A staged path that has survived contact with reality. Workable budget for phases 0–2: a core team of 4–6 engineers, 1–2 ontologists, 1–2 stewards per domain, and 9–12 months.
The most common failure mode is not technical — it’s treating the ontology as an IT artifact instead of a regulated piece of master data with its own governance. Fund the ontologists.
The candidate-nomination → IND filing transition, or the marketing-authorization → first-commercial-launch transition. Both are bounded enough to ship in a quarter and consequential enough to fund the next phase. Avoid the “we’ll boil the ocean” KG that maps every system on day one.
Adopt IDMP-O as the spine; pull in ChEBI, RxNorm, MedDRA, NCIt, and UNII as needed for the chosen transition. Define internal extensions explicitly in a versioned namespace you control, with documented alignments to public ontologies.
One discovery-side (LIMS or ELN), one regulatory-side (the system holding MPID assignments). Build the agentic mastering loop with human-in-the-loop review on everything that touches a regulatory identifier. Measure: % triples with grounded provenance, steward override rate, round-trip latency from source change to graph assertion.

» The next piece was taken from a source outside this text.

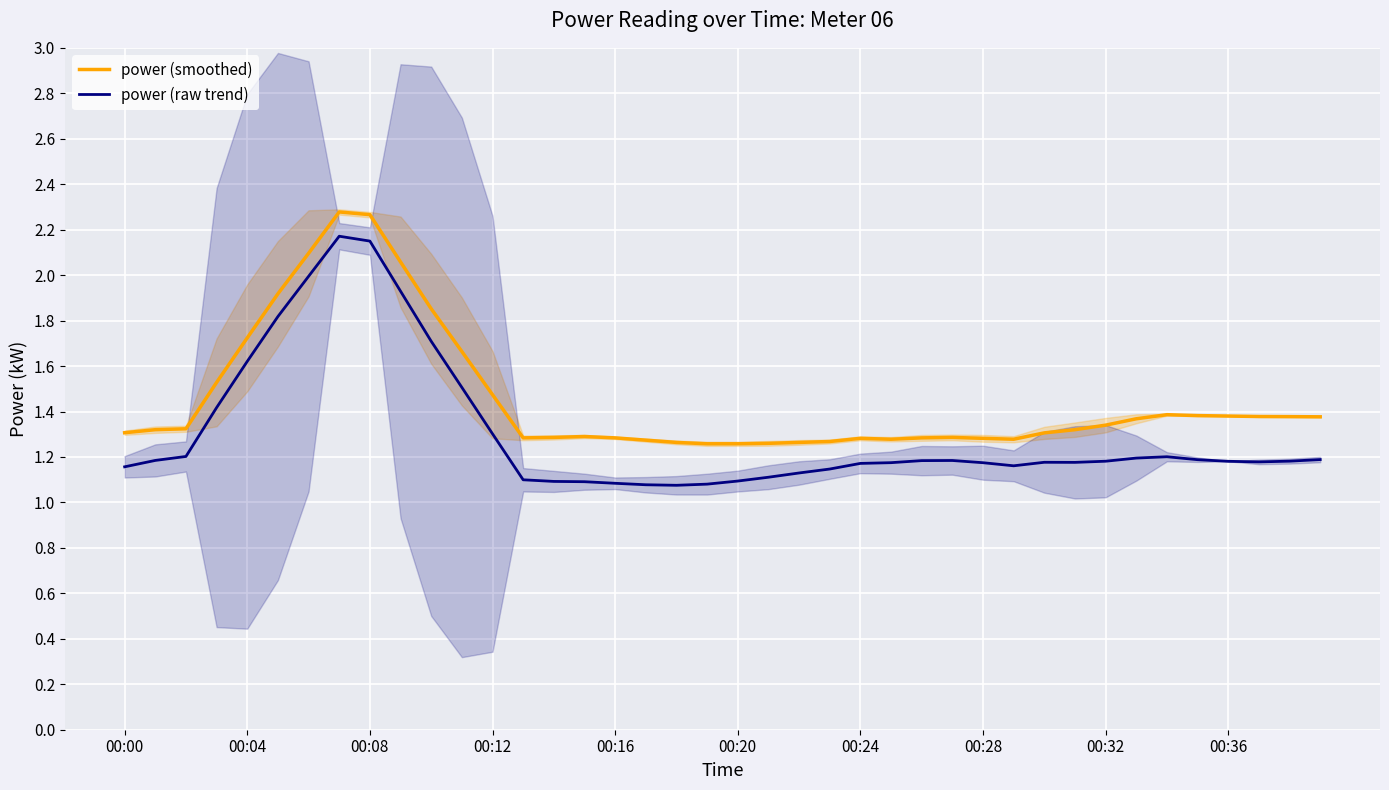

How many categories are shown in the chart?

40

Pick one — IDMP submission XML, a pharmacovigilance line listing, or a commercial product hierarchy — and replace its existing pipeline with a query against the graph. This is the moment that proves the architecture commercially and funds the remaining phases.

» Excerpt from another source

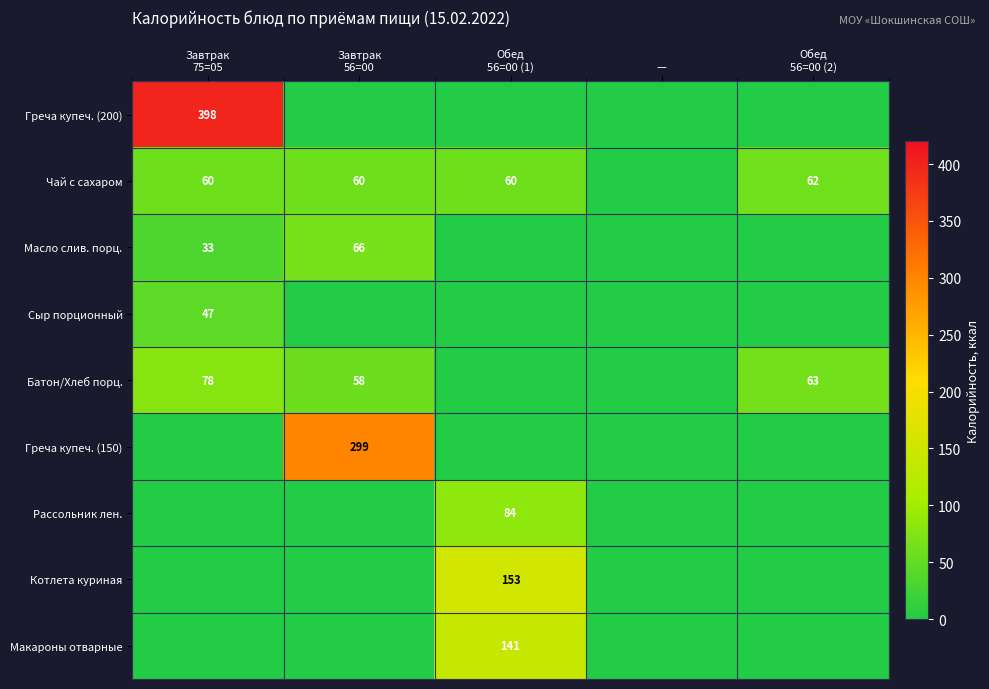

What is the average value of the Чай с сахаром series?

48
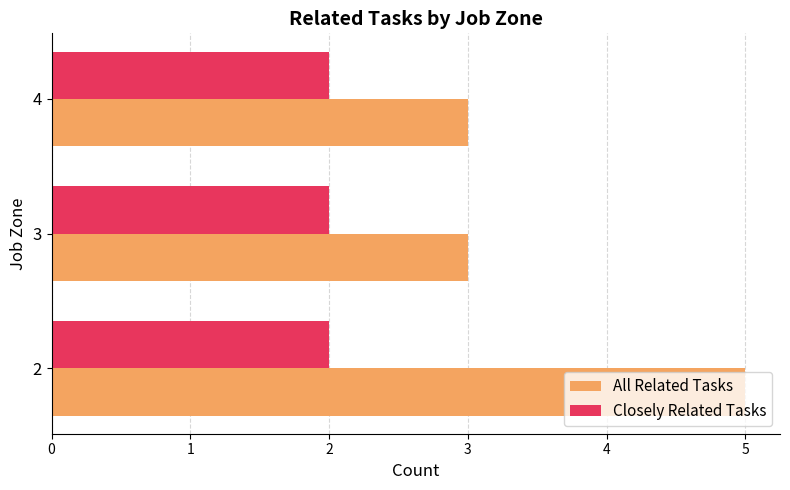

What is the maximum value shown in the chart?

5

Existing hubs do not need to die. They become projections, refreshed from the graph, serving systems that still want a flat API. New systems read the graph directly. The hub’s stewardship workflows retire one domain at a time.
Each subsequent lifecycle transition adds a named graph and a small number of typed edges. The cost of adding the n+1th transition is sublinear in n — the architectural payoff that hub-and-spoke MDM never delivered. Scale the agentic mastering loop across all source domains.

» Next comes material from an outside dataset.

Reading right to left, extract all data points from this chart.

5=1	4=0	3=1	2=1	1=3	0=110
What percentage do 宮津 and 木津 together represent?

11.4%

The interesting question is no longer whether graphs will replace traditional MDM for pharma product mastering — the regulators, the standards bodies, and eleven of the top twenty pharma companies have already answered that with IDMP-O. The interesting question is whether your organization will treat the next IDMP wave, the next AI regulation, and the next R&D-to-commercial handoff as another point fix to the hub — or as the moment to invest in the architecture the next decade of pharma data already presupposes.
The trajectory is not a row. Stop trying to flatten it.